### ASSIGNMENT
Pick out every line in the items below that contains the string "사용하여", matching case exactly, and copy each of those lines.

**** GIVEN INFORMATION ****

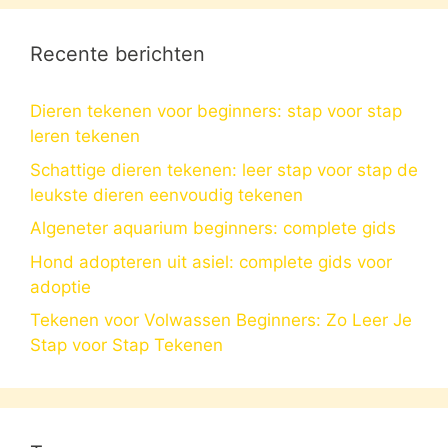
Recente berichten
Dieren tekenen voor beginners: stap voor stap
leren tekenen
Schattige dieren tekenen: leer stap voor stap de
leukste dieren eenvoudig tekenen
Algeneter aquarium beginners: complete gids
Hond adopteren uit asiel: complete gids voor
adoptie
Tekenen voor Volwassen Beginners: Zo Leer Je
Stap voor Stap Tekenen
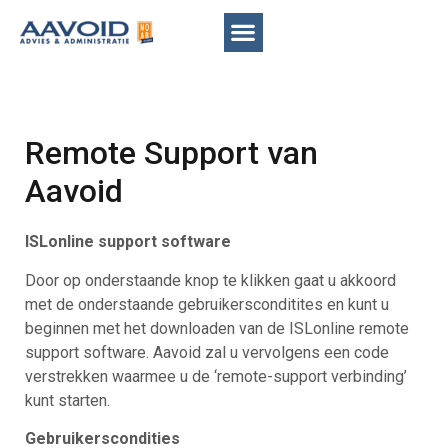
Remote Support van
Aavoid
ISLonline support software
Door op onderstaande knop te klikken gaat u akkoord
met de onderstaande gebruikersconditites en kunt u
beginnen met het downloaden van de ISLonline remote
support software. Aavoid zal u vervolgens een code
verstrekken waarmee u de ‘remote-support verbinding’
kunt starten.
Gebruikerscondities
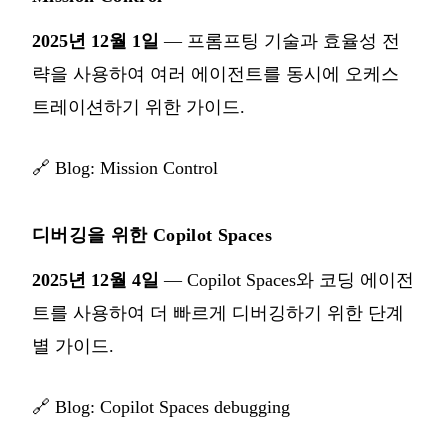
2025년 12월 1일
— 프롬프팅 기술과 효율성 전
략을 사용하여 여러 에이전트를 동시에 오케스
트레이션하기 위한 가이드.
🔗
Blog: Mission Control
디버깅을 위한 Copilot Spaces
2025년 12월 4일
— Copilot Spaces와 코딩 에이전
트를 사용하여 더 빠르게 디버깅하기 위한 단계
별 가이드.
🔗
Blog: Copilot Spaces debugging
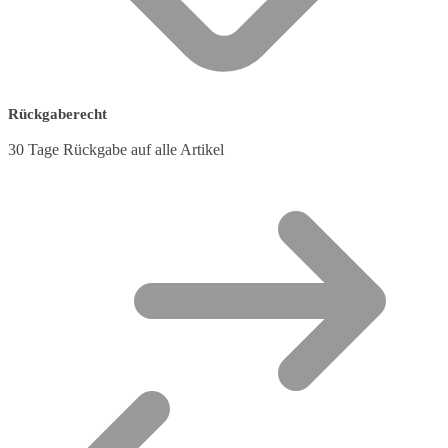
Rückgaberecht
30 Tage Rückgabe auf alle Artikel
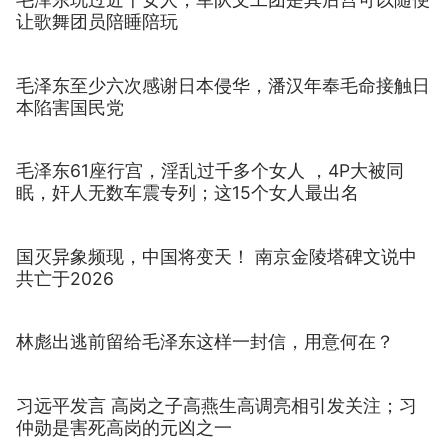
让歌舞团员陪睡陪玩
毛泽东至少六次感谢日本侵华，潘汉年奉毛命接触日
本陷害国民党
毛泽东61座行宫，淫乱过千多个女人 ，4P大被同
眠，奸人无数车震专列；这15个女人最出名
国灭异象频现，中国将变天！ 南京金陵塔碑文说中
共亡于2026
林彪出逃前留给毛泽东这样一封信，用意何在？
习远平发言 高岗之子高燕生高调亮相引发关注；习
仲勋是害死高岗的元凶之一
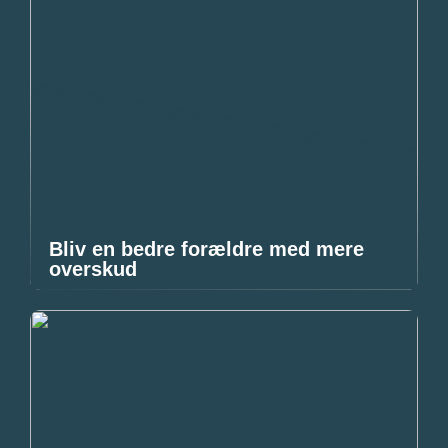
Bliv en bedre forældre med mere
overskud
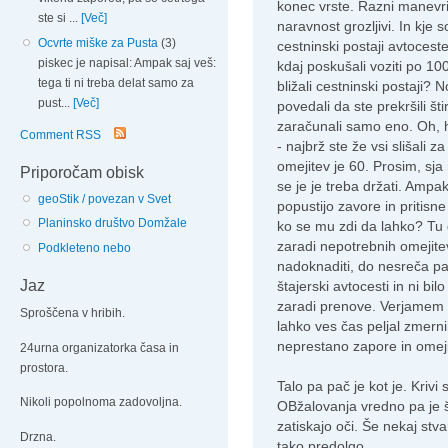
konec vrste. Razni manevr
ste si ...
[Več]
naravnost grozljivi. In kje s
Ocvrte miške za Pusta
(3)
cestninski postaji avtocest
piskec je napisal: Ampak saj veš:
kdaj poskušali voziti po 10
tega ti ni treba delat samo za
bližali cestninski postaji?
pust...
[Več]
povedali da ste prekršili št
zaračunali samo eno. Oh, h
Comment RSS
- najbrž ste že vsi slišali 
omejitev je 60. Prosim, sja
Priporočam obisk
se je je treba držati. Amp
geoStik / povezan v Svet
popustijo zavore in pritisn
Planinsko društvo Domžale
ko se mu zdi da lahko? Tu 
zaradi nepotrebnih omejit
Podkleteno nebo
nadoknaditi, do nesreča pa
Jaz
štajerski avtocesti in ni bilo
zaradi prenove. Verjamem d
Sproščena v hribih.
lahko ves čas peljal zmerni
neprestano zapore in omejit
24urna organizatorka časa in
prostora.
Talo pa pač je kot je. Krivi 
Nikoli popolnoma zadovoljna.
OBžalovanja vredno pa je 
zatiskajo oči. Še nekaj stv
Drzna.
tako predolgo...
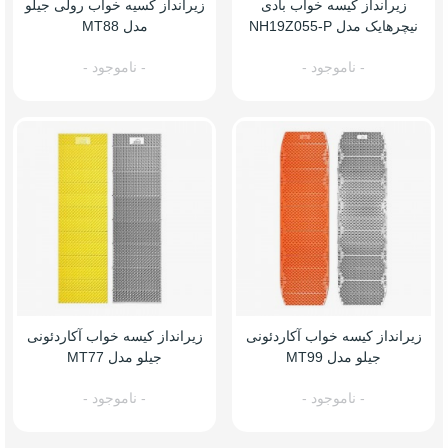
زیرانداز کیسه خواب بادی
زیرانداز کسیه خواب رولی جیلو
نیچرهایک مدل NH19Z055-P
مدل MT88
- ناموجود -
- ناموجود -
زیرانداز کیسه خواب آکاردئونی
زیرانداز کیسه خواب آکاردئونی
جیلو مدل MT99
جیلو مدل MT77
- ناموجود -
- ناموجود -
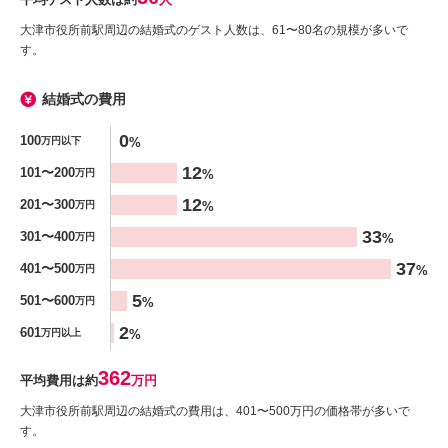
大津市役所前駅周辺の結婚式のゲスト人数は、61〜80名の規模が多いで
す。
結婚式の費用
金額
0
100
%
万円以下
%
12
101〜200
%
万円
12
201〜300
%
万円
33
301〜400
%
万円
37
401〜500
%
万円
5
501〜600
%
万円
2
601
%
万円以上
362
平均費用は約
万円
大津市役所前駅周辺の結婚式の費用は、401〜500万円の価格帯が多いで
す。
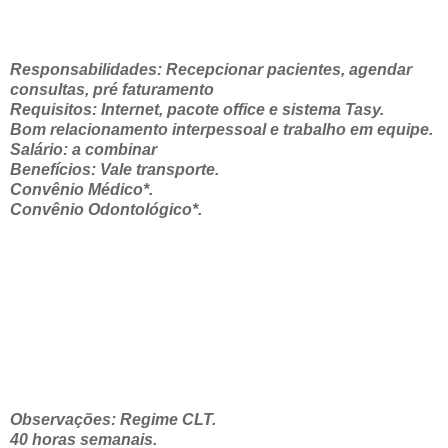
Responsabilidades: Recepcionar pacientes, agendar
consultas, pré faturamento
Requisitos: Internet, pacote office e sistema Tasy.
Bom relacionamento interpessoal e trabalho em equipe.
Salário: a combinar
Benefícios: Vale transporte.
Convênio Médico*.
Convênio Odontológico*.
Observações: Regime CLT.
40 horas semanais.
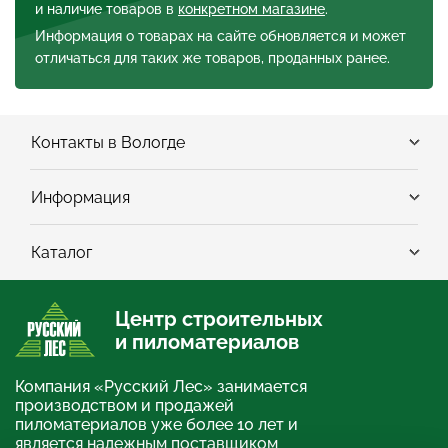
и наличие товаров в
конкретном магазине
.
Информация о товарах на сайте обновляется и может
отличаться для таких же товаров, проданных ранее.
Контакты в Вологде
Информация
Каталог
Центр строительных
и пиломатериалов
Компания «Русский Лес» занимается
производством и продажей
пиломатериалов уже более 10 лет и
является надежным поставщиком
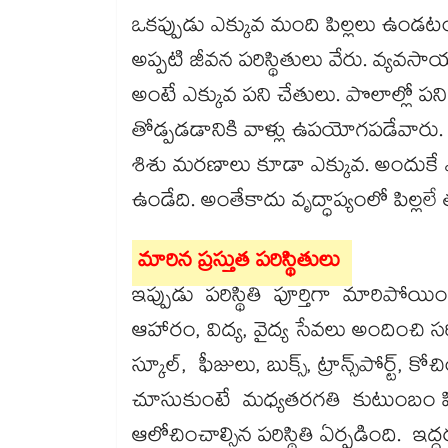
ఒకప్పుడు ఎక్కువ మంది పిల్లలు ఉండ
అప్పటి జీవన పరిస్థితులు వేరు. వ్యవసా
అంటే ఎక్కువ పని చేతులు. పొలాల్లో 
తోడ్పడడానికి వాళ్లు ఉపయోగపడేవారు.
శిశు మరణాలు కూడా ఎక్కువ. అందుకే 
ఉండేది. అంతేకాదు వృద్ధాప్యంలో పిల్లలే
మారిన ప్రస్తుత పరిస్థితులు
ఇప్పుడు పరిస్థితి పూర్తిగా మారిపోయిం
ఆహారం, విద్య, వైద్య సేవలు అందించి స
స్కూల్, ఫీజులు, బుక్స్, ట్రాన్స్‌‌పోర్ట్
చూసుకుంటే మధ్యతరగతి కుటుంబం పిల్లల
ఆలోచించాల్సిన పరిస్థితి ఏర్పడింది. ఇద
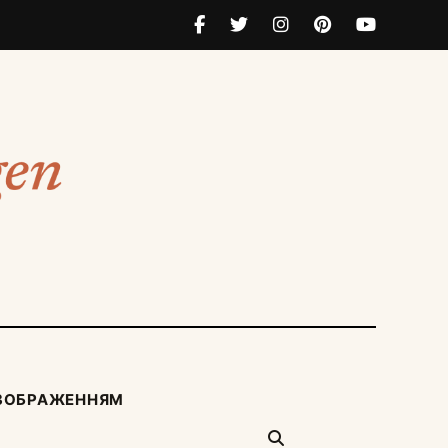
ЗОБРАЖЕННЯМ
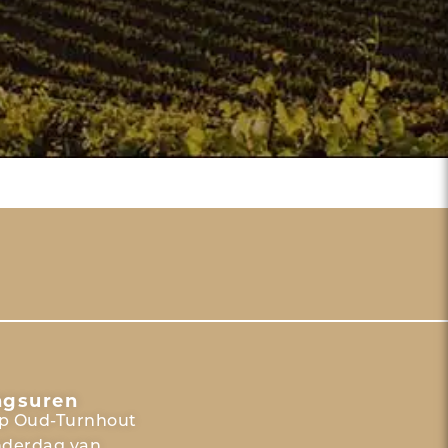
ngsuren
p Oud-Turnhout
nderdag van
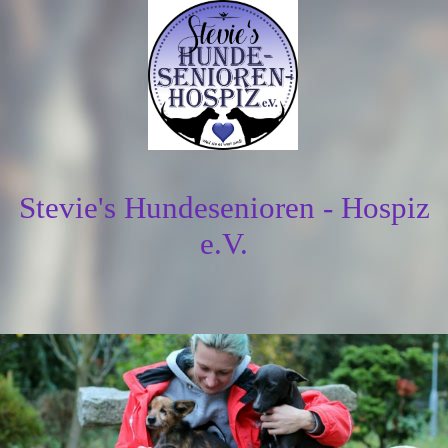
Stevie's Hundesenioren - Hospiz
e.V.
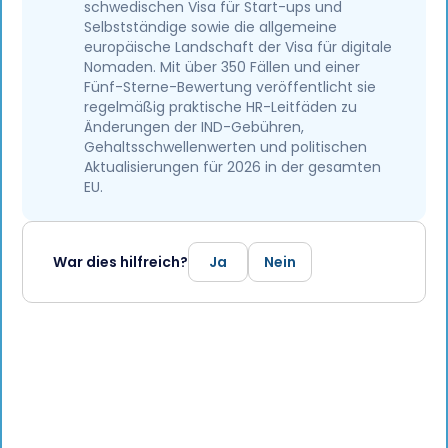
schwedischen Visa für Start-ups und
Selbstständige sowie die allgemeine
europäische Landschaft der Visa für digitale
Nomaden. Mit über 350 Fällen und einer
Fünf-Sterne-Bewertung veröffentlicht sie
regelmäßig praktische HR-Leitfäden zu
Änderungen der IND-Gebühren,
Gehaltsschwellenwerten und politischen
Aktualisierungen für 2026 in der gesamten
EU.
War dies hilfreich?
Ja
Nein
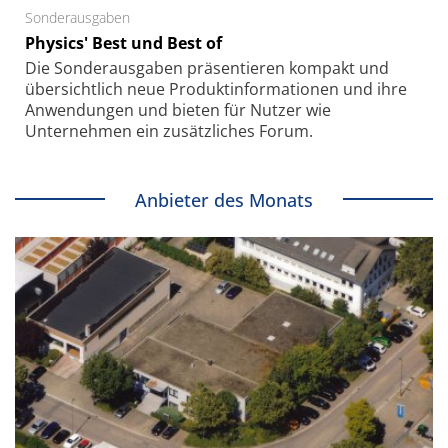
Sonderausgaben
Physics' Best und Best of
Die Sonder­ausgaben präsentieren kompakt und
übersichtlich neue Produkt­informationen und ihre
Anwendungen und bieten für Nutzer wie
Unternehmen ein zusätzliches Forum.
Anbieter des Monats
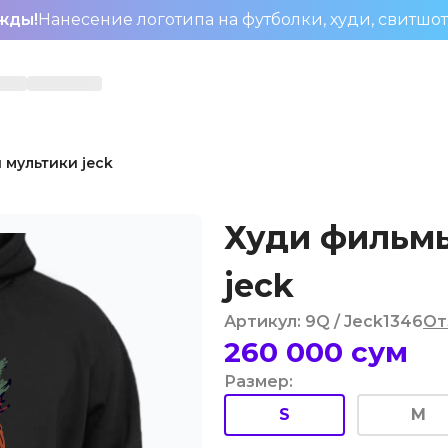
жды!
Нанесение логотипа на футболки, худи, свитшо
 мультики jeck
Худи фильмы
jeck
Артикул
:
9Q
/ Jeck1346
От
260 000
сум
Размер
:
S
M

****

### ANSWER SPACE
략을 사용하여 여러 에이전트를 동시에 오케스
트를 사용하여 더 빠르게 디버깅하기 위한 단계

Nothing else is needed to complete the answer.